*** Opening of DATA IN THIS EXERCISE ***
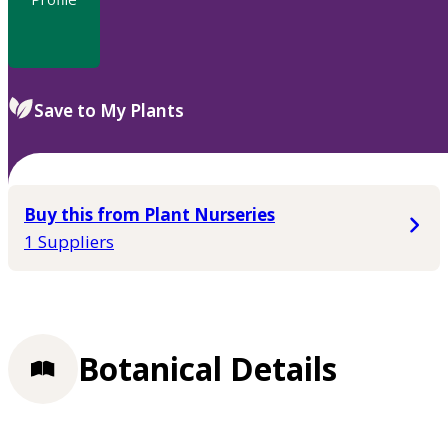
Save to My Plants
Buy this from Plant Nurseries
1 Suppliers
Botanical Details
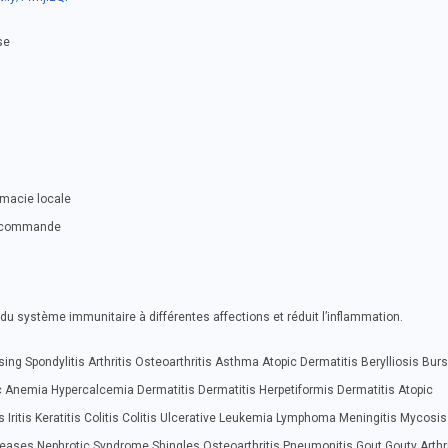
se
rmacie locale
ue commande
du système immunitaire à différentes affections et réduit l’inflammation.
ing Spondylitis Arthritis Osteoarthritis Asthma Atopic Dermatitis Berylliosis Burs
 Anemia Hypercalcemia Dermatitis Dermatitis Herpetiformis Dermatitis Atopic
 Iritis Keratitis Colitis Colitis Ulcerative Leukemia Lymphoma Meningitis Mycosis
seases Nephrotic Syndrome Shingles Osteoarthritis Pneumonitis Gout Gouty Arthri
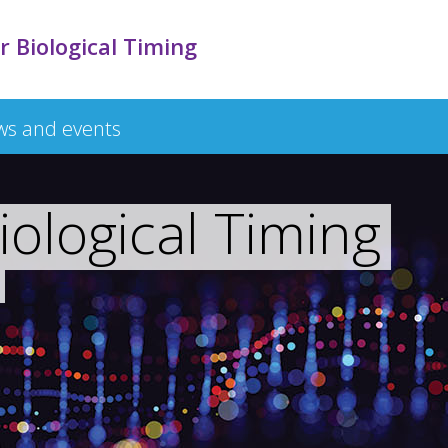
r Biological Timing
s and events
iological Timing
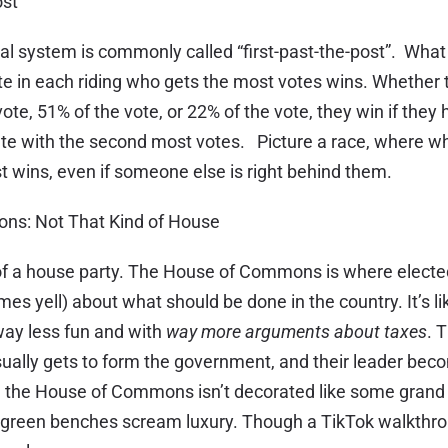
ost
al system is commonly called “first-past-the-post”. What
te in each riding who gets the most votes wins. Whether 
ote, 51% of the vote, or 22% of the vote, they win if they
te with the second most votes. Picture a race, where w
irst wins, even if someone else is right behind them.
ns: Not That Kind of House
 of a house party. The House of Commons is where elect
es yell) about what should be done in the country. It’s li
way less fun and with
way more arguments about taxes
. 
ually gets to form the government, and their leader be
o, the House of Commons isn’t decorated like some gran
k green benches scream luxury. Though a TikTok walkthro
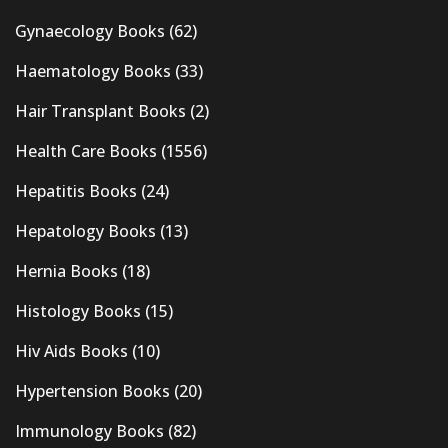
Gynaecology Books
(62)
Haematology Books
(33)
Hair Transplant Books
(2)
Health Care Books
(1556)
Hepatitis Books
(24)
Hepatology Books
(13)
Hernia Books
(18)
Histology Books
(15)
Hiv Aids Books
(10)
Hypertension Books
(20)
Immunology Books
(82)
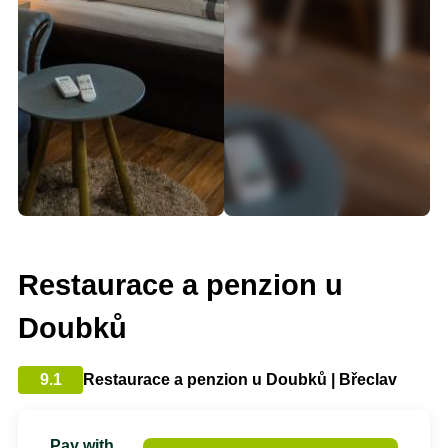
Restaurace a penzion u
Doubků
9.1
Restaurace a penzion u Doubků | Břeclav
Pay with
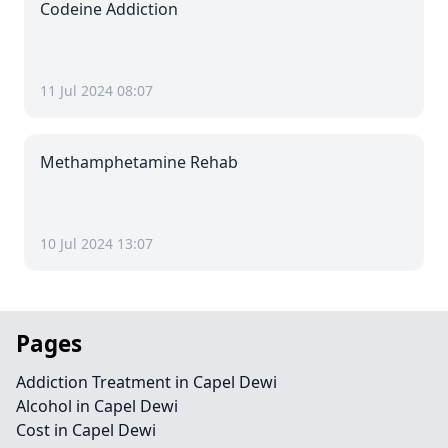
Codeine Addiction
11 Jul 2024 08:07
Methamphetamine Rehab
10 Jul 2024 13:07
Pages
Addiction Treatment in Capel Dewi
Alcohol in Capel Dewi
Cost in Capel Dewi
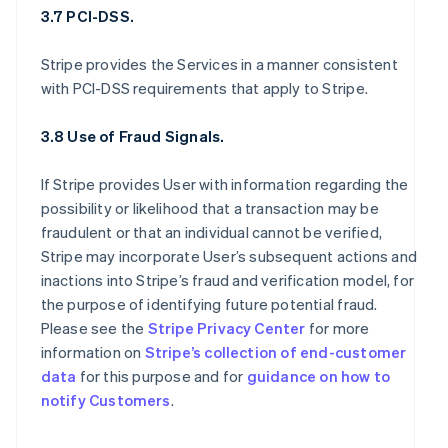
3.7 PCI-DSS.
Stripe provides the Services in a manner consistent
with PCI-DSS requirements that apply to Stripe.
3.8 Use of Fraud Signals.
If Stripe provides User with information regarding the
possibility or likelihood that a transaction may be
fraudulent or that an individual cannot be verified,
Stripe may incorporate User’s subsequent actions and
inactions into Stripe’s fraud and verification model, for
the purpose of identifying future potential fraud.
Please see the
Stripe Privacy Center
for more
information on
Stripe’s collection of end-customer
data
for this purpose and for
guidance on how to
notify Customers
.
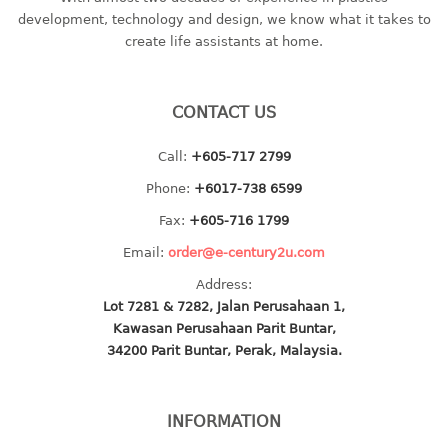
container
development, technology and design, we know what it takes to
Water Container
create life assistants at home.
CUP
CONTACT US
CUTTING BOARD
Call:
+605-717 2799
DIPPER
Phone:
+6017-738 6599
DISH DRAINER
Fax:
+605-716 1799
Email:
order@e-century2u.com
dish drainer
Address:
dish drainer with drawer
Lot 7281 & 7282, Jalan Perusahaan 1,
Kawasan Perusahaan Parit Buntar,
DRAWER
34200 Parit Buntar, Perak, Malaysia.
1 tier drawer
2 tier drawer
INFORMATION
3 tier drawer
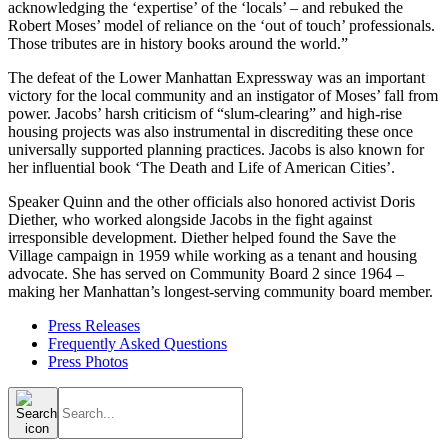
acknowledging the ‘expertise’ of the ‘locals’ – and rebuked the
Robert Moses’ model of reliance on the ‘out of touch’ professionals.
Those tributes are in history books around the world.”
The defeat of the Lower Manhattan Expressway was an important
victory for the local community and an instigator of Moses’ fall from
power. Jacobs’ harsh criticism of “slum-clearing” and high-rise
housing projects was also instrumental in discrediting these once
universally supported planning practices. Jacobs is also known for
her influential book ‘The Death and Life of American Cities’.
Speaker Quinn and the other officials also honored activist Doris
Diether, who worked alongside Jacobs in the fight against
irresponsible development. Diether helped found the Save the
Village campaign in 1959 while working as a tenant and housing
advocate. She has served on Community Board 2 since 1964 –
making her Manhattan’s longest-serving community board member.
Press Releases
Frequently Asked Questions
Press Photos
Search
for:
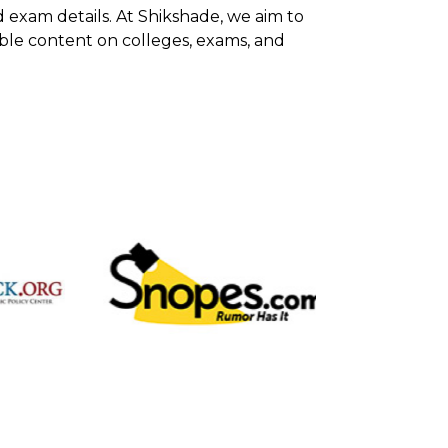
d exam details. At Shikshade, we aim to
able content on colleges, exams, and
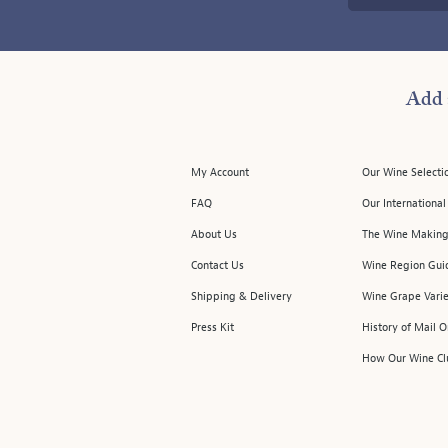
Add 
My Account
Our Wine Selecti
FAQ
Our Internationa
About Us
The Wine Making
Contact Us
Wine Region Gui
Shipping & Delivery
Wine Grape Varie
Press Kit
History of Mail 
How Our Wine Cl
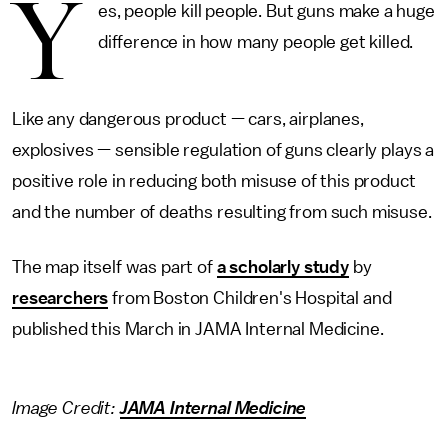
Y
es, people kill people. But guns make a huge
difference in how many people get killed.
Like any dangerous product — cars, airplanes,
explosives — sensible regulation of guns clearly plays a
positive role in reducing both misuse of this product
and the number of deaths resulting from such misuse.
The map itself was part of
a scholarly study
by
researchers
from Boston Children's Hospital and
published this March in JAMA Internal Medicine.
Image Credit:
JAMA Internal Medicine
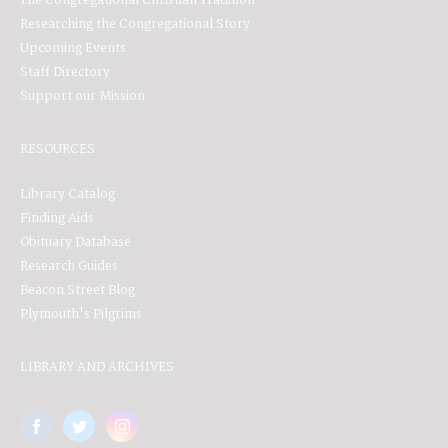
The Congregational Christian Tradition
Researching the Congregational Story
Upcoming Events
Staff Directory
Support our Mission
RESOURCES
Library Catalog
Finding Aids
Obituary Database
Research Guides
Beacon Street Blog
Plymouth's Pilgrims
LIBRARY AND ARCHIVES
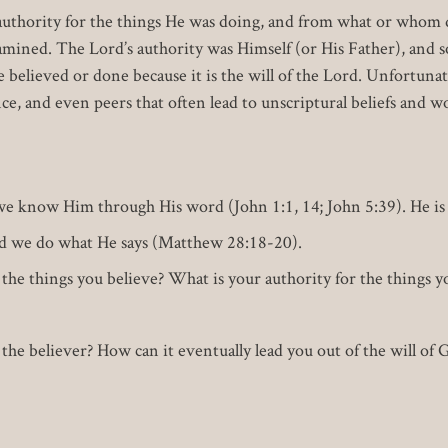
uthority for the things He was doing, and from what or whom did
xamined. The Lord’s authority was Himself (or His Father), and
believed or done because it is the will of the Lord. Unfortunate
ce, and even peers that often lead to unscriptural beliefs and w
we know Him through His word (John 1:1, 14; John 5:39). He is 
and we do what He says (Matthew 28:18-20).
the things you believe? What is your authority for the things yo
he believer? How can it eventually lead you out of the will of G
*** Close of DATA IN THIS EXERCISE ***
● **ABOUT THIS EXERCISE**
Print exactly the lines from the first line of the records above through the line containing "irst wins, even", leaving out the pictures.

● **REPLY**
Save to My Plants
Buy this from Plant Nurseries
1 Suppliers
Botanical Details
se
rmacie locale
ue commande
du système immunitaire à différentes affections et réduit l’inflammation.
ing Spondylitis Arthritis Osteoarthritis Asthma Atopic Dermatitis Berylliosis Burs
 Anemia Hypercalcemia Dermatitis Dermatitis Herpetiformis Dermatitis Atopic
 Iritis Keratitis Colitis Colitis Ulcerative Leukemia Lymphoma Meningitis Mycosis
seases Nephrotic Syndrome Shingles Osteoarthritis Pneumonitis Gout Gouty Arthri
r Biological Timing
s and events
iological Timing
ost
al system is commonly called “first-past-the-post”. What
te in each riding who gets the most votes wins. Whether 
ote, 51% of the vote, or 22% of the vote, they win if they
te with the second most votes. Picture a race, where w
irst wins, even if someone else is right behind them.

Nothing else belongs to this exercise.